## Problem requirements
Swap "Profesor" for "Docente" in the lines of the records from the one with "Para ilustrarlo se" through the end of the records, and write those lines out again with nothing else changed.
▬▬▬▬▬▬
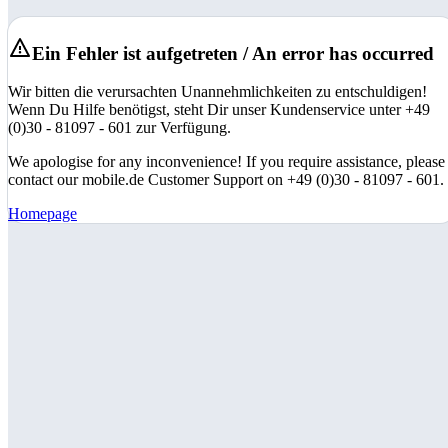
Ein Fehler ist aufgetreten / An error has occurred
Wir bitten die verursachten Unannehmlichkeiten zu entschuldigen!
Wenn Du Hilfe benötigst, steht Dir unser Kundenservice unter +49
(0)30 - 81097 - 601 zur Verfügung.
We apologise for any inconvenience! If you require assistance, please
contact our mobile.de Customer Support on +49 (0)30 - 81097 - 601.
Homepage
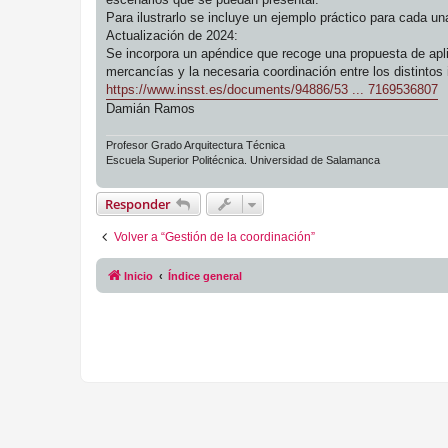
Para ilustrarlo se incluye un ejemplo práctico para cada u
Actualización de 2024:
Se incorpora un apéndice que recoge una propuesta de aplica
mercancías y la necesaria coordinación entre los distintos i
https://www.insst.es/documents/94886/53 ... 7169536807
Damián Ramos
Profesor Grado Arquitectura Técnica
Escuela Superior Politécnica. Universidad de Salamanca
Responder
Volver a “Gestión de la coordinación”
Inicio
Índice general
▬▬▬▬▬▬
## Answer section
Para ilustrarlo se incluye un ejemplo práctico para cada u
Actualización de 2024:
Se incorpora un apéndice que recoge una propuesta de aplica
mercancías y la necesaria coordinación entre los distintos i
https://www.insst.es/documents/94886/53 ... 7169536807
Damián Ramos
Docente Grado Arquitectura Técnica
Escuela Superior Politécnica. Universidad de Salamanca
Responder
Volver a “Gestión de la coordinación”
Inicio
Índice general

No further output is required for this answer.